La Conférence œcuménique réunie jusqu'au 8 janvier 1973 à Bangkok était organisée par la division des Missions et de l'Évangélisation du COE. Réponse en elle-même à ceux qui accusent le COE de ne faire que de la politique, elle devait entendre la question : « Que signifie être sauvé par Jésus-Christ pour les hommes d'aujourd'hui ? » Réunie dans un pays non chrétien, elle a permis aux délégués d'avoir de sérieux contacts avec le bouddhisme, mais surtout aux Églises blanches d'Occident (Europe et USA) d'entendre enfin avec force la voix des jeunes Églises d'Asie, d'Afrique, de Madagascar, d'Océanie et d'Amérique latine.

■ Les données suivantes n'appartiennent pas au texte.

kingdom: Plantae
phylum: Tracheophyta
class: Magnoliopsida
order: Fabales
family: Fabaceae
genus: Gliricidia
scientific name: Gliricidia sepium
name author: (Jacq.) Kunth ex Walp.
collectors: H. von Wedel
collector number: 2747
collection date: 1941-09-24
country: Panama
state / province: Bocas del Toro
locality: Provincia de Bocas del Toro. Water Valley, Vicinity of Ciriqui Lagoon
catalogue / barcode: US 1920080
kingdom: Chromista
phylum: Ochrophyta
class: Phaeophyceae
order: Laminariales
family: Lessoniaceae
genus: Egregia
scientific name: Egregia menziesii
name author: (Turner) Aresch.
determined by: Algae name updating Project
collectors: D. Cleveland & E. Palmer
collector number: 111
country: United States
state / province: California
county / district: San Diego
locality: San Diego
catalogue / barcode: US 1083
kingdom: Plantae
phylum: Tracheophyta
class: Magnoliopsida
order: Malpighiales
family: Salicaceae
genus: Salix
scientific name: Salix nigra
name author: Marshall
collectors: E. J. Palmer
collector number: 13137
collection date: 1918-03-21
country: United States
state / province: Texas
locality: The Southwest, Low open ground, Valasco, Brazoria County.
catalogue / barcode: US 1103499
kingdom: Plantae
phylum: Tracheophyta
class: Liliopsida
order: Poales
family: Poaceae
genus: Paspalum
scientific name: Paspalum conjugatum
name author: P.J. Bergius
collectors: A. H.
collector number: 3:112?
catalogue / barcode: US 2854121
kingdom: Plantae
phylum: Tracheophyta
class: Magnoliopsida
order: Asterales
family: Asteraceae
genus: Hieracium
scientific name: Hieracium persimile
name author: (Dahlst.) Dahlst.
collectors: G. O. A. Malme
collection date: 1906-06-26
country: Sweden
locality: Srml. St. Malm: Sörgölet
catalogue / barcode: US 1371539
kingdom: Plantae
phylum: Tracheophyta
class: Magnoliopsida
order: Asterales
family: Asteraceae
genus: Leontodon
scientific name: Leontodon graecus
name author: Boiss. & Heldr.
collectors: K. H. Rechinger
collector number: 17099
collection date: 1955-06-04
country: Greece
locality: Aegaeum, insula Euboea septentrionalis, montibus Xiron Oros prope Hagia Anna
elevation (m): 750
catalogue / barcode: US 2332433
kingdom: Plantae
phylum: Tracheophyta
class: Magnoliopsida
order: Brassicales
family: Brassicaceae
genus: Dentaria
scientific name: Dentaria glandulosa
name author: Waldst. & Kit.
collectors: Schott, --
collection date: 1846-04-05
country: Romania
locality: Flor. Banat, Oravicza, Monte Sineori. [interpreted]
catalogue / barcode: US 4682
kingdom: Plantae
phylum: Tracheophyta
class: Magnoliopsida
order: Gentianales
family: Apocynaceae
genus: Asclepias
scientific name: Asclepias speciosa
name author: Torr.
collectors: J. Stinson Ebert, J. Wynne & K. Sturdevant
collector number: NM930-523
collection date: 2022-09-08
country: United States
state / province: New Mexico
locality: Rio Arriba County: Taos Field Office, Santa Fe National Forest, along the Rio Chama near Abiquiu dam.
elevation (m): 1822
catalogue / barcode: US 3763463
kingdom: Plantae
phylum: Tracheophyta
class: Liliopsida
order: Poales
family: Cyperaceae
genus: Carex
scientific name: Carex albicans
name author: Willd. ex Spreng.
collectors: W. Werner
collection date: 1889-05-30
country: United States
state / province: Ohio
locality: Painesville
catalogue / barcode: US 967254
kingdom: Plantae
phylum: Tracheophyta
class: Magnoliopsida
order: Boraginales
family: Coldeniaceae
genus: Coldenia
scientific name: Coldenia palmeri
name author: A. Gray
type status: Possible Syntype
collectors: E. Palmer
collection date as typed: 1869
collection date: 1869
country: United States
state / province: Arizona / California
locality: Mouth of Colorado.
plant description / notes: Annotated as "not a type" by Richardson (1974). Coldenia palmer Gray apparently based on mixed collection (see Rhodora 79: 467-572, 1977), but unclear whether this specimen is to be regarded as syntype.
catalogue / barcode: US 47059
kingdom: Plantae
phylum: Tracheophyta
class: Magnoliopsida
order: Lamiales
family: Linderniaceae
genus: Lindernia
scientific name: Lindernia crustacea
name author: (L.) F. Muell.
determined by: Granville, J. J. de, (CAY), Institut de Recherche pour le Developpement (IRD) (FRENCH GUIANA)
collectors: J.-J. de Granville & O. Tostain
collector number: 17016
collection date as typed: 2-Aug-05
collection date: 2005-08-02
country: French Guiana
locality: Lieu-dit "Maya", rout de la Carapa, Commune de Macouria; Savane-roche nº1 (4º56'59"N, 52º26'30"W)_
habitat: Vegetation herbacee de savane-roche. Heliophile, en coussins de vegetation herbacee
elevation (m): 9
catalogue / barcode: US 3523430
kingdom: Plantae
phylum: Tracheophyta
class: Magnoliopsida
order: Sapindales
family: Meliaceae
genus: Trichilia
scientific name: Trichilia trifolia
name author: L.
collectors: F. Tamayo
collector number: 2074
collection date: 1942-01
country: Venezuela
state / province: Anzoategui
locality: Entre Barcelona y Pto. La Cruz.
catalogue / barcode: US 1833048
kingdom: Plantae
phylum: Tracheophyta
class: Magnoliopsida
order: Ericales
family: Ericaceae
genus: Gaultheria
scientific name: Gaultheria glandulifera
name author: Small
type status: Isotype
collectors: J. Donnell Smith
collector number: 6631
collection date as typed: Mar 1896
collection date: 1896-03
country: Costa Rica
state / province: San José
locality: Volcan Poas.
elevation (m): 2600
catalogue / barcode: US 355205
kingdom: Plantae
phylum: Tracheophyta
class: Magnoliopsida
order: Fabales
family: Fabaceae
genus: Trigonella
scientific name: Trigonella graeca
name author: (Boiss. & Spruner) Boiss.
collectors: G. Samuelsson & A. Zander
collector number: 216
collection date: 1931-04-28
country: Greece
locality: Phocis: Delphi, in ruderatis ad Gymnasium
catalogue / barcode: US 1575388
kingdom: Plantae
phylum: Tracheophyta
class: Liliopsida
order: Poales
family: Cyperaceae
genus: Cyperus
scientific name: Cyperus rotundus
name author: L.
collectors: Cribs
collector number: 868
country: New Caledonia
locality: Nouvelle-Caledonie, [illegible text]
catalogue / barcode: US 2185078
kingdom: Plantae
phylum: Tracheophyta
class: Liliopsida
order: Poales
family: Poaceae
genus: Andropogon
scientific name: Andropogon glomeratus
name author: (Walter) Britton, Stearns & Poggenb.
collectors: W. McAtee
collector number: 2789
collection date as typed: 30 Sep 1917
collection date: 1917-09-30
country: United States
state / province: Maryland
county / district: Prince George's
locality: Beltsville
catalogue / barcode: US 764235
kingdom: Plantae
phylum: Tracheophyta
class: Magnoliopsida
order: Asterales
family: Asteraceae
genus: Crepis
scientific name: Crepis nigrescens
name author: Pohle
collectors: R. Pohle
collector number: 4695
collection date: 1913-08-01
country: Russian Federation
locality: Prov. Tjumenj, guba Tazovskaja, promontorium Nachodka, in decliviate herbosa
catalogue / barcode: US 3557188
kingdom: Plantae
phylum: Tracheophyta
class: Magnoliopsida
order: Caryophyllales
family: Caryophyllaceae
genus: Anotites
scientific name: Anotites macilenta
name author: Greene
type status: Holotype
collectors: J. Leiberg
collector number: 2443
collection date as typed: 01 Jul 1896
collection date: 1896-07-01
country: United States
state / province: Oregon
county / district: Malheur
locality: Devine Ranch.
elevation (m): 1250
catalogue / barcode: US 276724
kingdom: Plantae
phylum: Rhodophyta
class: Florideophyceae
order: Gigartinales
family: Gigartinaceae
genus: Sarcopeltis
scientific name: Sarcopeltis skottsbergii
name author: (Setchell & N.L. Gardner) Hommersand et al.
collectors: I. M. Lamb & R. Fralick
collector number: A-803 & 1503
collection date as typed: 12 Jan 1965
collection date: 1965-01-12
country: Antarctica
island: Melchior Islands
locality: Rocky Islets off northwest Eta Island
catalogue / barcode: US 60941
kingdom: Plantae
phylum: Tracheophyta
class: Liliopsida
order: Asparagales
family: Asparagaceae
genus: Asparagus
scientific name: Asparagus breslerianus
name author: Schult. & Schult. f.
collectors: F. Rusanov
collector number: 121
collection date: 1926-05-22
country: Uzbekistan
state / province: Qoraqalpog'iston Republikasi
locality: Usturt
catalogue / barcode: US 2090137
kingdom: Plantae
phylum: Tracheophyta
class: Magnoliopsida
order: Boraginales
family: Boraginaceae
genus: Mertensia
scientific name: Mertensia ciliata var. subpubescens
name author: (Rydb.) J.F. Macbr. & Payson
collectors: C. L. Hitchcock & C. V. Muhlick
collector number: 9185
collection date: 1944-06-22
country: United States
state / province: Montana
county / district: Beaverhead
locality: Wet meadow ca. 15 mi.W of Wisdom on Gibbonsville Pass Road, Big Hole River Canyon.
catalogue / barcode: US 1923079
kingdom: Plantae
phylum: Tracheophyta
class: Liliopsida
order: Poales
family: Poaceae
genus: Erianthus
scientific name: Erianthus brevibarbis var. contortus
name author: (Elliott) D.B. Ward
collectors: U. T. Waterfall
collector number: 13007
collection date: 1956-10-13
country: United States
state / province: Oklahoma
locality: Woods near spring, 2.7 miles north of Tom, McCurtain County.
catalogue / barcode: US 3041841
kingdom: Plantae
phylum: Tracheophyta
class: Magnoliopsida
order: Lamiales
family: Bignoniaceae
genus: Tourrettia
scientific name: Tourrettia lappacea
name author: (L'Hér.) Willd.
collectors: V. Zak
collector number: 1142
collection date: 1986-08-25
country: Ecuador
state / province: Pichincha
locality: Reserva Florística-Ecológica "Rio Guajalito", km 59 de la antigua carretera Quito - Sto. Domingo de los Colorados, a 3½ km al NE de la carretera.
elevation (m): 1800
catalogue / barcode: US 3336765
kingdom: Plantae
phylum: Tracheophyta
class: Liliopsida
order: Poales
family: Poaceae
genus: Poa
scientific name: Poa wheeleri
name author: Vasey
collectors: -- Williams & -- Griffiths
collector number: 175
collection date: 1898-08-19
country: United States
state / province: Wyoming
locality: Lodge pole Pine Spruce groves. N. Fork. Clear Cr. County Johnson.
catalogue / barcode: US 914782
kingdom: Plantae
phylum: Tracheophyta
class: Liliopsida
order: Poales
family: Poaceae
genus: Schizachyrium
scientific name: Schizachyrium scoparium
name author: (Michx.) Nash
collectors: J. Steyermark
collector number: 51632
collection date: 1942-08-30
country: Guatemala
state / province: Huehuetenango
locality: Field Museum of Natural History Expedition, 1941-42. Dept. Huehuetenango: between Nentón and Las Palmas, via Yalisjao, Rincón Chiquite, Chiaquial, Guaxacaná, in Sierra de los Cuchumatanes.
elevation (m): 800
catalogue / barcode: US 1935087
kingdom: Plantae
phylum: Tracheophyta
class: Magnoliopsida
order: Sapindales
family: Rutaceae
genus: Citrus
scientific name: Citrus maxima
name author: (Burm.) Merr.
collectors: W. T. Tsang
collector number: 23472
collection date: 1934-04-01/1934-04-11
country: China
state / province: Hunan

Il s'est produit comme un retournement historique en ce sens que les chrétiens blancs, qui ont longtemps cru – et croient encore parfois – pouvoir tout apporter aux hommes de couleur, ont, cette fois-ci, été enseignés par eux. Ces hommes de couleur, mis aux leviers de commande du COE à Utrecht, représentent une masse de peuples sans pouvoir économique, sans avoir financier et qui pourtant commencent à dépasser le stade des récriminations infantiles contre la civilisation occidentale. Comment cette évolution s'est-elle faite ? Par une découverte d'identité culturelle, par une lente maturité, par un effort difficile... pour lesquels il est indéniable que les jeunes Églises jouent un rôle éminent. Témoin ce passage de la Lettre aux Églises, élaborée par eux à Bangkok : « Christ est devenu un homme réel. Il s'est pleinement identifié avec les hommes réels de toutes tribus, races, couleurs ou cultures. Christ est venu racheter des hommes réels... Il est venu pour que les hommes puissent vivre en étant réellement eux-mêmes... Il est venu pour que vous et moi puissiez grandir et atteindre notre taille d'adulte, celle qui est mesurée par la plénitude de la stature du Christ... »

Les orthodoxes

Pour le monde orthodoxe, l'année commence par un vide. Un vide immense : la mort du patriarche œcuménique Athénagoras, le 7 juillet 1972, à 86 ans. Pendant près d'un quart de siècle – depuis le 1er novembre 1948 exactement –, il fut patriarche de Constantinople. Primat d'honneur de l'orthodoxie, Athénagoras reste, comme Jean XXIII, l'une des plus grandes figures du christianisme contemporain.

Unité

Inlassablement, il s'était employé à travailler au renouveau des Églises orthodoxes. Plus qu'aucun autre, et non sans affronter de très vives résistances – surtout dans le monde grec –, il s'était fait l'inlassable pèlerin de l'unité chrétienne, ouvrant ces vénérables communautés orthodoxes, souvent repliées sur leur particularisme, au dialogue avec le catholicisme, surtout, et aussi avec le protestantisme.